*TASK ITEM*. Lay out every line of text in the records below as a numbered list, skipping blank lines and leaving out the pictures.

*RECORDED INFORMATION*.
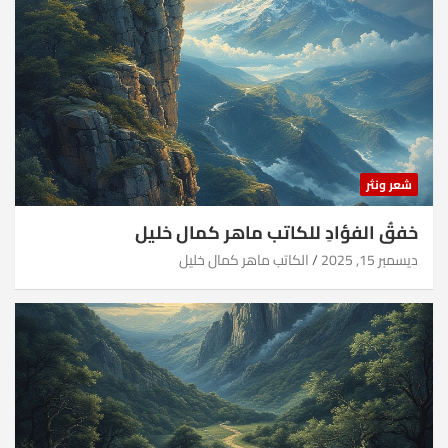
شعر ونثر
خفقُ الفؤادِ للكاتب ماهر كمال خليل
ديسمبر 15, 2025
الكاتب ماهر كمال خليل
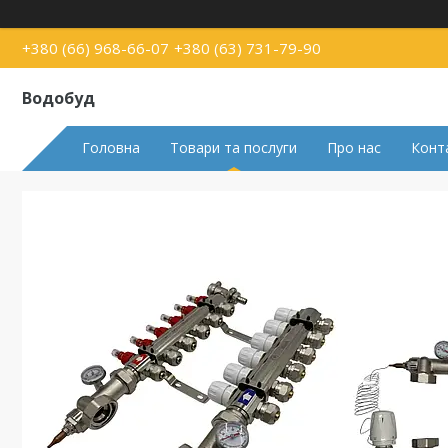
+380 (66) 968-66-07
+380 (63) 731-79-90
Водобуд
Головна
Товари та послуги
Про нас
Конт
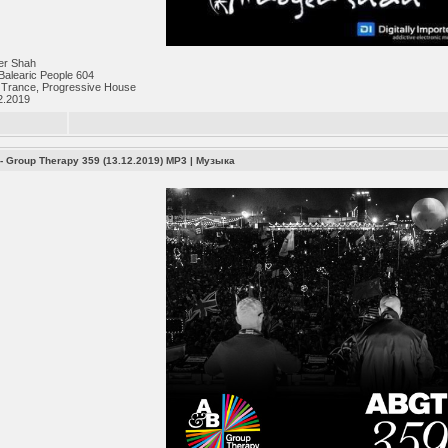
er Shah
Balearic People 604
 Trance, Progressive House
2.2019
- Group Therapy 359 (13.12.2019) MP3
|
Музыка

*FINISHED TASK*.
1. شعر ونثر
2. خفقُ الفؤادِ للكاتب ماهر كمال خليل
3. ديسمبر 15, 2025
4. الكاتب ماهر كمال خليل
5. +380 (66) 968-66-07
6. +380 (63) 731-79-90
7. Водобуд
8. Головна
9. Товари та послуги
10. Про нас
11. Конт
12. er Shah
13. Balearic People 604
14.  Trance, Progressive House
15. 2.2019
16. - Group Therapy 359 (13.12.2019) MP3
17. |
18. Музыка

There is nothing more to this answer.